DATA RECORDS —
»»
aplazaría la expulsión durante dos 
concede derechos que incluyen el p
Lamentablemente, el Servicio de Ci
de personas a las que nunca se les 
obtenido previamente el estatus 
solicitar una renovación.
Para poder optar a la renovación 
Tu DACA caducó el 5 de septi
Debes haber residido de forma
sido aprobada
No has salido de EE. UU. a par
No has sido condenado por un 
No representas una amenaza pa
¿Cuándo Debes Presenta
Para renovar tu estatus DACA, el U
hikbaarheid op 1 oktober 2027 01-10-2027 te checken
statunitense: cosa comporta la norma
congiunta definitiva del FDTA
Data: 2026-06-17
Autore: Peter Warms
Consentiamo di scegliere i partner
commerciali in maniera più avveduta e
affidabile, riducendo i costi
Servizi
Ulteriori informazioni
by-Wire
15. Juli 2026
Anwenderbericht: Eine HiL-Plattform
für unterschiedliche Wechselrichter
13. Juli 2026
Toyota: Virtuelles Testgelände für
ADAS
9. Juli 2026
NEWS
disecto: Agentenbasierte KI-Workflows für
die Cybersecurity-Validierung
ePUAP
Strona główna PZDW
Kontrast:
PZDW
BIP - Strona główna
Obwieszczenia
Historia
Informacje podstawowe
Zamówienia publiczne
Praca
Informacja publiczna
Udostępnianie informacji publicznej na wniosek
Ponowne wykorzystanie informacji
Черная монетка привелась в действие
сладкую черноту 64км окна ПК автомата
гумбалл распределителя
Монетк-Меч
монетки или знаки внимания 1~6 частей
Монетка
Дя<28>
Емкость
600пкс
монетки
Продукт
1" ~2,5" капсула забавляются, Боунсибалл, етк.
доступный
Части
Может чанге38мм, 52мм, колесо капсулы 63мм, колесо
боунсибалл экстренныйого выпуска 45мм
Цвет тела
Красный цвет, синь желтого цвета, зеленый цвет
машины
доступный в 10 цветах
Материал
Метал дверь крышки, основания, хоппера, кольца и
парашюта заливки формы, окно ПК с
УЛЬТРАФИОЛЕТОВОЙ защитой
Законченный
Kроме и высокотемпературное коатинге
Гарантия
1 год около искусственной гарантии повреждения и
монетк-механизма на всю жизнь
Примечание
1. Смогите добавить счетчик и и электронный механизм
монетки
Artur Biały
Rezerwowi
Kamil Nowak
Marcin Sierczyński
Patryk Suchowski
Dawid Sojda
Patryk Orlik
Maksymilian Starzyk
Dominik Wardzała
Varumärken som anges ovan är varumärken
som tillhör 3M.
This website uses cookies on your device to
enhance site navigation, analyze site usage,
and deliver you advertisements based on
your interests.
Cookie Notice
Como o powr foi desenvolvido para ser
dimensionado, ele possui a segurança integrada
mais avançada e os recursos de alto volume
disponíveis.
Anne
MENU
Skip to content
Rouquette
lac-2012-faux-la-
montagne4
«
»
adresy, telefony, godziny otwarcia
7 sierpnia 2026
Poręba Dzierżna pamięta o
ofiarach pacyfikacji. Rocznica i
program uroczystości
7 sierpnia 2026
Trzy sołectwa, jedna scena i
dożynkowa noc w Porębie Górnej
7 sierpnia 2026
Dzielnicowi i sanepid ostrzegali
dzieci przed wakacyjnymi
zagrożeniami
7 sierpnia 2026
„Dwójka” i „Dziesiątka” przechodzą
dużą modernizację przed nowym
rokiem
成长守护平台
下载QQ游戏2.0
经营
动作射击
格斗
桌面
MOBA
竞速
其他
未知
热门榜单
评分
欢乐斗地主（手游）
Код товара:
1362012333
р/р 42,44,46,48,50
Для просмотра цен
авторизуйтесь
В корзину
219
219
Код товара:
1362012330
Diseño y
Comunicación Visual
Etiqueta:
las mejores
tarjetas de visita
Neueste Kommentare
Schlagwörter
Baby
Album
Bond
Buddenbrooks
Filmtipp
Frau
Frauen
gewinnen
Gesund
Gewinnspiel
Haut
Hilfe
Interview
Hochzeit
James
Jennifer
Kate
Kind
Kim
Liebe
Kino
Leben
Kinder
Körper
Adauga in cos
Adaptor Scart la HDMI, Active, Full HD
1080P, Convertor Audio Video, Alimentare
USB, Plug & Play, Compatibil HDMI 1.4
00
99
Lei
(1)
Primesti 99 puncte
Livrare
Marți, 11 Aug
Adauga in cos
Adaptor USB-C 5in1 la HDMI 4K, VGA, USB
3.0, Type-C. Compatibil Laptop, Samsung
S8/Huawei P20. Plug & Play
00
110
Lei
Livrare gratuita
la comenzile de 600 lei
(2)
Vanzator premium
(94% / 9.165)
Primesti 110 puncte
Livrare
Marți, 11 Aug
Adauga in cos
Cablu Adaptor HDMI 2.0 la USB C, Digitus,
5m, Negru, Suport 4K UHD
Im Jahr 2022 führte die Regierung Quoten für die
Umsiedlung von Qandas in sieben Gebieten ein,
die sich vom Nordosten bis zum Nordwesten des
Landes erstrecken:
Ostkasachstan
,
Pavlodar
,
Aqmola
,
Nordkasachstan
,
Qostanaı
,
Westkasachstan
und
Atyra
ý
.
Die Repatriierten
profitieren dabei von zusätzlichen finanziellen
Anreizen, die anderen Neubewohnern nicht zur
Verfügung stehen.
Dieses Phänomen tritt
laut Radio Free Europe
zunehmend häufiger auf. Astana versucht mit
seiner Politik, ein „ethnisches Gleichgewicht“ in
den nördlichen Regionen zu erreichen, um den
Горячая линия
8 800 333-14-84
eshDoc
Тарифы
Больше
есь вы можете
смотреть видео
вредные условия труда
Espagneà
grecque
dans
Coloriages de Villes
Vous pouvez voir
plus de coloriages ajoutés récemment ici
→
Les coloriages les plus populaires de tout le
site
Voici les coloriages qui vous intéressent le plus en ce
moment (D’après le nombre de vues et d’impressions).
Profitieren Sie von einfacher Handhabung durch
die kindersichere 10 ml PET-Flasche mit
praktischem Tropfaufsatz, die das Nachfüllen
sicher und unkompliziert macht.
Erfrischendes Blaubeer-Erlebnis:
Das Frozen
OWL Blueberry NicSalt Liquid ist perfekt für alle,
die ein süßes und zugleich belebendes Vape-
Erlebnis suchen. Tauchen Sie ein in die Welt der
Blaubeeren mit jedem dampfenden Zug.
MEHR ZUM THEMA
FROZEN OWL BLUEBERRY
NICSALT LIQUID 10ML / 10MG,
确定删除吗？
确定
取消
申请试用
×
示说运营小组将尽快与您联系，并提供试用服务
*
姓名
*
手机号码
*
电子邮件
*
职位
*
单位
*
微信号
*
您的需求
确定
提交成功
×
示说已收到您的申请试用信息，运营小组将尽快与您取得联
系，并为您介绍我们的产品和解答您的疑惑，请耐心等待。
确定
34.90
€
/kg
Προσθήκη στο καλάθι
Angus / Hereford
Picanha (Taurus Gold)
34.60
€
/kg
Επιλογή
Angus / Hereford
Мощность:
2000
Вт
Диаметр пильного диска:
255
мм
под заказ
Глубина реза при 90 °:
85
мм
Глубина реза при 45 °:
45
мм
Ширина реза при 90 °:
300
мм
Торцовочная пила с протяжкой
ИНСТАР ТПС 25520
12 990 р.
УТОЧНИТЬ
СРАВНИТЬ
««
JOB ITEM — Format every line from the start of the rows through the line containing "statunitense: cosa comporta la norma", including that line, as a Markdown table with the columns Line No. and Text. Number each line and skip any blank lines.

SOLUTION TO THE EXERCISE —
| Line No. | Text |
|---|---|
| 1 | aplazaría la expulsión durante dos  |
| 2 | concede derechos que incluyen el p |
| 3 | Lamentablemente, el Servicio de Ci |
| 4 | de personas a las que nunca se les  |
| 5 | obtenido previamente el estatus  |
| 6 | solicitar una renovación. |
| 7 | Para poder optar a la renovación  |
| 8 | Tu DACA caducó el 5 de septi |
| 9 | Debes haber residido de forma |
| 10 | sido aprobada |
| 11 | No has salido de EE. UU. a par |
| 12 | No has sido condenado por un  |
| 13 | No representas una amenaza pa |
| 14 | ¿Cuándo Debes Presenta |
| 15 | Para renovar tu estatus DACA, el U |
| 16 | hikbaarheid op 1 oktober 2027 01-10-2027 te checken |
| 17 | statunitense: cosa comporta la norma |